Tuesday, June 26, 2012

Done

Today someone asked me what day of the week it was, and I thought to myself, "Sunday?"  In fact it is Tuesday, and it's Day 5 of summer vacation.  Clearly I haven't adjusted to the routine yet, though I have started having weird dreams about the new school year.  The old dreams haven't stopped yet.

The school year ended without much fanfare.  I have left a half dozen companies/jobs in my adult life, and it's never been this anticlimactic.  I didn't want or expect a big fuss, but I guess I expected at least a little something, a few nice words.  I didn't see nearly as many kids for official goodbyes as last year; for whatever reason they just stopped coming, or came and then disappeared without saying I wouldn't see them again.  Most teachers did say at least a little something to me in passing in the hall, and I had a very nice farewell handshake from Mr. L and Mr. P at the final "professional development" meeting.

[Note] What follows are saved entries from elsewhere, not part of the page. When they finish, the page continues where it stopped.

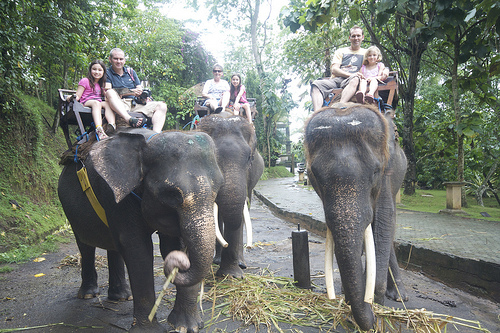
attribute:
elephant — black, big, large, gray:
[303, 104, 415, 327]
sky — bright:
[144, 0, 312, 145]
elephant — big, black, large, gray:
[57, 127, 224, 329]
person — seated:
[91, 44, 170, 123]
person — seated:
[94, 35, 175, 122]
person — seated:
[192, 63, 257, 133]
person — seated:
[205, 58, 260, 122]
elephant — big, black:
[192, 90, 292, 233]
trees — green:
[369, 2, 497, 179]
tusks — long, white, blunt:
[339, 229, 404, 295]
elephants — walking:
[77, 103, 449, 327]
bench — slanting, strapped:
[47, 99, 120, 221]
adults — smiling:
[100, 41, 149, 127]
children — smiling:
[219, 66, 407, 97]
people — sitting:
[65, 30, 447, 118]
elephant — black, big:
[294, 101, 395, 331]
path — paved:
[38, 191, 484, 330]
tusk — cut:
[323, 226, 337, 303]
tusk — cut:
[362, 225, 378, 308]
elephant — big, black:
[306, 108, 409, 321]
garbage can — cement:
[443, 181, 466, 213]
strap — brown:
[75, 168, 107, 231]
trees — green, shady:
[11, 2, 201, 254]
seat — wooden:
[54, 85, 124, 142]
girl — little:
[361, 40, 389, 100]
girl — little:
[231, 71, 254, 125]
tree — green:
[354, 6, 482, 202]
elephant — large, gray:
[187, 111, 267, 278]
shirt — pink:
[72, 74, 102, 106]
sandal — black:
[119, 111, 150, 128]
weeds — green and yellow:
[200, 261, 494, 329]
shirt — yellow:
[331, 43, 366, 78]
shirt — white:
[200, 76, 232, 108]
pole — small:
[287, 223, 313, 291]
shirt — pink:
[355, 60, 392, 84]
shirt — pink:
[77, 76, 102, 106]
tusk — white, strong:
[363, 220, 378, 305]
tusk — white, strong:
[322, 216, 336, 299]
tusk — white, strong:
[241, 197, 256, 253]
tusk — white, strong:
[211, 200, 230, 250]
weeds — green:
[172, 227, 349, 330]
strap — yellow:
[60, 153, 114, 232]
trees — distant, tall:
[289, 19, 499, 223]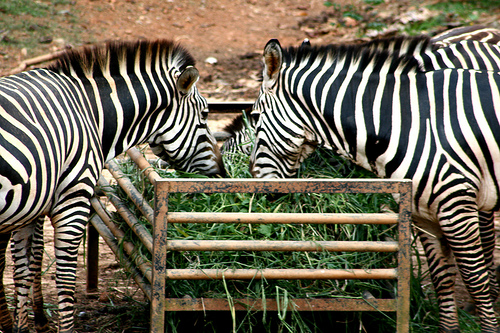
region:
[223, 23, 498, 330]
Three zebras to the right of two more.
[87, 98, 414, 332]
An old worn brown feeding crate for zebras.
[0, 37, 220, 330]
Two zebras on the left of the others.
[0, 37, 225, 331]
A zebra on the left with black and white stripes.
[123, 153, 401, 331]
Green grass in the metal crate.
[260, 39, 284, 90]
The left ear of a black and white ear of a left side zebra.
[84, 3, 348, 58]
Brown dirt ground above zebras.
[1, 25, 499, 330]
All the black and white zebras eating.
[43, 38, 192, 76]
Black and white zebra mane on the left zebra.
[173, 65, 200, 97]
Ear on the zebra to the left of the others.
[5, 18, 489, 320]
zebras feeding from square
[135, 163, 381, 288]
green plants in feeding square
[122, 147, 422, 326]
feeding square of metal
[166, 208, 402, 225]
bar on the feeding square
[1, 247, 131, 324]
ground zebras stand on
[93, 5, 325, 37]
ground in distance from zebras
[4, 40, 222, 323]
zebra feeding on side alone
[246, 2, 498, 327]
group of zebras feeding on side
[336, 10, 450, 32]
green plant growing on ground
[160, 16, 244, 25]
rocks on the ground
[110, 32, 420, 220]
two zebras eating grass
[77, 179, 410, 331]
a metal feeding troft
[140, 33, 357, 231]
two zebra's with their heads in a troft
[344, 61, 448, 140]
black and white stripes on a zebra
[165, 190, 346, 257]
green grass in a feeding troft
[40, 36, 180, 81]
the black and a white maine on a zebra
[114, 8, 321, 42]
red gravel on the ground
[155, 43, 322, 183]
two zebra's facing each other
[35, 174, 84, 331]
a striped leg on a zebra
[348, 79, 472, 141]
a striped pattern on a zebra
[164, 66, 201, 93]
an ear of a zebra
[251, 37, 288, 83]
an ear of a zebra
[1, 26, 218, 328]
a zebra that is eating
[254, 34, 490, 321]
a zebra that is eating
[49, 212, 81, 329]
the leg of a zebra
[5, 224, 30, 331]
the leg of a zebra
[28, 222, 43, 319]
the leg of a zebra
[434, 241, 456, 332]
the leg of a zebra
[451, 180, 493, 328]
the leg of a zebra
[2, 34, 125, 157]
black and white zebra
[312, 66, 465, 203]
black and white zebra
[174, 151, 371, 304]
grass in wooden fence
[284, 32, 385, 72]
thick mane on zebra's neck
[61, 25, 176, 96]
thick mane on zebra's neck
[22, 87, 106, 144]
white and black stripes on zebra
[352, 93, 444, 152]
white and black stripes on zebra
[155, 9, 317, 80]
dirt path near zebras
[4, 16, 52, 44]
short grass growing on ground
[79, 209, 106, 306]
wooden legs of feeding area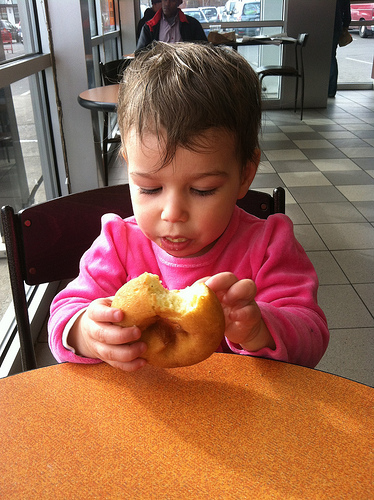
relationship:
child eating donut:
[48, 41, 326, 373] [110, 270, 224, 368]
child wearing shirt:
[48, 41, 326, 373] [48, 213, 331, 368]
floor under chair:
[250, 88, 373, 384] [252, 32, 309, 117]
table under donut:
[0, 350, 373, 499] [110, 270, 224, 368]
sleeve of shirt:
[223, 212, 331, 367] [48, 213, 331, 368]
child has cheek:
[48, 41, 326, 373] [133, 206, 159, 237]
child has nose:
[48, 41, 326, 373] [161, 187, 188, 223]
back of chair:
[296, 32, 308, 75] [252, 32, 309, 117]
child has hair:
[48, 41, 326, 373] [117, 38, 262, 174]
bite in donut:
[148, 273, 210, 318] [110, 270, 224, 368]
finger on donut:
[88, 298, 125, 323] [110, 270, 224, 368]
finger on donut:
[86, 322, 142, 346] [110, 270, 224, 368]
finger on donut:
[95, 342, 150, 362] [110, 270, 224, 368]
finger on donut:
[106, 361, 146, 372] [110, 270, 224, 368]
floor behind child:
[250, 88, 373, 384] [48, 41, 326, 373]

As I think more about it, I guess it's really the administrators I'm disappointed with.  I didn't even see or talk to either of the administrators who were my direct supervisors.  Not just on my last day, but did not see either of them (other than spotting them in the back of their offices while they were on the phone or in the hallway engrossed in conversation with someone else) for the three days of the last week of school.  I know they were at school, and I left nice farewell notes in their mailboxes on the third-to-last day.  They were busy with wrapping up their own things, but still.  Maybe I should have made a more concerted effort to approach them.  I thought I had a decent relationship with both of them, but I left with a bad taste in my mouth and a prevailing feeling that my last two years didn't amount to much.